8. Continue steps 6 & 7 until you no longer are in distress in that situation.

It took me three or four attempts, each made about three days apart, before I was able to sit comfortably in the tub for 60 seconds and not feel distressed over the experience.

Also, celebrate this victory!! This is huge and worthy of celebration.

9. Move on to the next baby step.

My next step was to sit in the bathtub for five minutes without distress – NOT to move on to wading into a clear pool.

Repeat steps 6-8 until this baby step is successfully completed.

10. Once you’ve completed the full step, repeat steps 5-9 for the next level you laid out in Step 4.

For me, this was wading into a clear swimming pool. I broke it back down, just as I had for the bathtub step.

I worked each of those baby steps until I could achieve them without distress before moving on to the next. After that, I was ready for swimming in the pool (which mean putting my head underwater).

Give Yourself Plenty of Time

Yes, it may take a while for you to overcome this phobia – and that’s totally OK and entirely reasonable. Regardless of how or when we developed our fear, it’s real for us and causes genuine distress.

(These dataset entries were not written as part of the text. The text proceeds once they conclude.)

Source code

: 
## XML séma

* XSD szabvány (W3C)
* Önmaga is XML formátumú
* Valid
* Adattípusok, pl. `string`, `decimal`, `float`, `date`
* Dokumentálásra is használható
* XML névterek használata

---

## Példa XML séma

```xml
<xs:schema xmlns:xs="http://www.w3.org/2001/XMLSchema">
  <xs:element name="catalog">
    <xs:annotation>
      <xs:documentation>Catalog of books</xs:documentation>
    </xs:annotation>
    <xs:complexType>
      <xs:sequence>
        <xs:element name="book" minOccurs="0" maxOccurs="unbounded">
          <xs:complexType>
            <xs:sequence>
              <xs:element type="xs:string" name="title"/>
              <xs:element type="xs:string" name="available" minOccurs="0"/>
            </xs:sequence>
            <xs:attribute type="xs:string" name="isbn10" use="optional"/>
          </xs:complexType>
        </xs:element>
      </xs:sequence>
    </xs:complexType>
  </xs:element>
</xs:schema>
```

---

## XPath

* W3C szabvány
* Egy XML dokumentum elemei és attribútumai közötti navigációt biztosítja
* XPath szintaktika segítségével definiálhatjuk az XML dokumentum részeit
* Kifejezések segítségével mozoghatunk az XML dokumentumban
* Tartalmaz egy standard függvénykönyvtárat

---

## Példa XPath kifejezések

Changing our anxiety response means rewiring our brains so it doesn’t send a distress response when it’s not warranted. Rewiring our brains takes time.

In fact, I think of it like re-wiring a house! We rewire one room at a time. It takes time to move around the furniture, rip out the walls, fix the wiring, get the inspection completed, and get the drywall back up. We don’t expect the project to be finished in a day or two; we know rewiring that room will take time.

It’s exactly the same with exposure therapy. Each step is another room, and each baby step moves us forward in getting that room in our brain rewired so we can be free of our fear.

Have compassion on yourself in the process and celebrate every small success.

Have you tried exposure therapy? What was the experience like for you?